(Collected data)

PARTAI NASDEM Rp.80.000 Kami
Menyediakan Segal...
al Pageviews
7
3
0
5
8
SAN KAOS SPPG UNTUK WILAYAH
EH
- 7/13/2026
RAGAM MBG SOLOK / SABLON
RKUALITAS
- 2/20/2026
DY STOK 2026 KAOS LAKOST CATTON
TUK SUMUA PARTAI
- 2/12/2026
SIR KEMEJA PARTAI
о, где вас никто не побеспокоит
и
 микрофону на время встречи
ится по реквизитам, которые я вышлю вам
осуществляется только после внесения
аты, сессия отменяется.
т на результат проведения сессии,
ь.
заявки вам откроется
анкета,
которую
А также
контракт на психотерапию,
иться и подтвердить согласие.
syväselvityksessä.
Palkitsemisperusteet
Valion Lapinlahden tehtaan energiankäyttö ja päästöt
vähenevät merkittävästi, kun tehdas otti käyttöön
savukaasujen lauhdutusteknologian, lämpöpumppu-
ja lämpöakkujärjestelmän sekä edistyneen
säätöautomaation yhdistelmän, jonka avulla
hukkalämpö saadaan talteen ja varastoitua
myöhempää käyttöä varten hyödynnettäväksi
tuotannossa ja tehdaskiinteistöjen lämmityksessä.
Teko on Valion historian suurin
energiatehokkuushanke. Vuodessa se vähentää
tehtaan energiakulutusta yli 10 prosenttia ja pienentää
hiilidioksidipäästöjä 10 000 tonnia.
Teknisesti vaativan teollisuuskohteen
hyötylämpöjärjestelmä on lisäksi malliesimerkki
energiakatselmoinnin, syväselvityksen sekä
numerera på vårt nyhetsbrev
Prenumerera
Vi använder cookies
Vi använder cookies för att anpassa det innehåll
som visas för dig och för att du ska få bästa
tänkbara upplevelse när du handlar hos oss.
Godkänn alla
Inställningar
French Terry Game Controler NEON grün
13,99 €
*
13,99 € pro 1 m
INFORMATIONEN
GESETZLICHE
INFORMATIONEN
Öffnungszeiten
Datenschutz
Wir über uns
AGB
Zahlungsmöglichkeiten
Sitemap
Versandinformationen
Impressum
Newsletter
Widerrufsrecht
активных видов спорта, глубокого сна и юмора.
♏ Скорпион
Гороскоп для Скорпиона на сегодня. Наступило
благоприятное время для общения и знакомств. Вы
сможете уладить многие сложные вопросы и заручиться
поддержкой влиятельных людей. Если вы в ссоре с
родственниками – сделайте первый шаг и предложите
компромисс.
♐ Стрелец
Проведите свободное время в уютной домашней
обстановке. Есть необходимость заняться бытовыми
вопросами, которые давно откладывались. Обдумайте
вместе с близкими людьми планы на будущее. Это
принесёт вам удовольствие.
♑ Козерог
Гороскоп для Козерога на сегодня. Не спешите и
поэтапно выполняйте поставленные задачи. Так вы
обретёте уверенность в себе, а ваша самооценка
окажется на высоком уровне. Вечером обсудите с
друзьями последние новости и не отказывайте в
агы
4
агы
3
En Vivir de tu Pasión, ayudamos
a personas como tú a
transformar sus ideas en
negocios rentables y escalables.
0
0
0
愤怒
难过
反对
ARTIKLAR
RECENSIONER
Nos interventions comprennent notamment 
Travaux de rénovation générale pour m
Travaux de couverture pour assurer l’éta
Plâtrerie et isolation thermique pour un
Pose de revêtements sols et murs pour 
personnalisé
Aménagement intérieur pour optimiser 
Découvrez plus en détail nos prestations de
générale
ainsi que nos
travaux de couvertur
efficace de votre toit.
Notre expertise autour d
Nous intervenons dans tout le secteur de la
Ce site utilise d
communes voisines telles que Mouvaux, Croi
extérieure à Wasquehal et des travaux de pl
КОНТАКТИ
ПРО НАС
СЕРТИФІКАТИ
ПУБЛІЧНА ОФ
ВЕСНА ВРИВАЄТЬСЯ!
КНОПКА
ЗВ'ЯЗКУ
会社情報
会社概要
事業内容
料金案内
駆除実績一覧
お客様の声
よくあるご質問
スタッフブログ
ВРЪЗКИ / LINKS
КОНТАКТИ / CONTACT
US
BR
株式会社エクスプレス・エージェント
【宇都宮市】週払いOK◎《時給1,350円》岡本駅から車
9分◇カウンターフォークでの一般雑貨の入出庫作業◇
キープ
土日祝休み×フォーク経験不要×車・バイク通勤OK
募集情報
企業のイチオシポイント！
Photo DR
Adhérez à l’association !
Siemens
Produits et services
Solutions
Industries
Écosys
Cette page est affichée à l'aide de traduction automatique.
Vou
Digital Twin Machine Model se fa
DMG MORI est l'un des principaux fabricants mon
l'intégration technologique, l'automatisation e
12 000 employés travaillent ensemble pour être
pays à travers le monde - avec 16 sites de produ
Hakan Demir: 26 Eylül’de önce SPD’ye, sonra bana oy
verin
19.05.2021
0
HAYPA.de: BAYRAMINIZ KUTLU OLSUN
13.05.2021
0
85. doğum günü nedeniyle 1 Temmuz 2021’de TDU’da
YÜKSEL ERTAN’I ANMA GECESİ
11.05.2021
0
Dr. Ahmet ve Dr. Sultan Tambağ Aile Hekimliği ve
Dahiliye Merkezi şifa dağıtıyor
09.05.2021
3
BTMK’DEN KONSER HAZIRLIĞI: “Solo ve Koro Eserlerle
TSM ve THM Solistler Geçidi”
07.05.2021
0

Try it:
Within the records above, determine the number of lines that hold the word "Valion" and return only that value.

Written answer:
2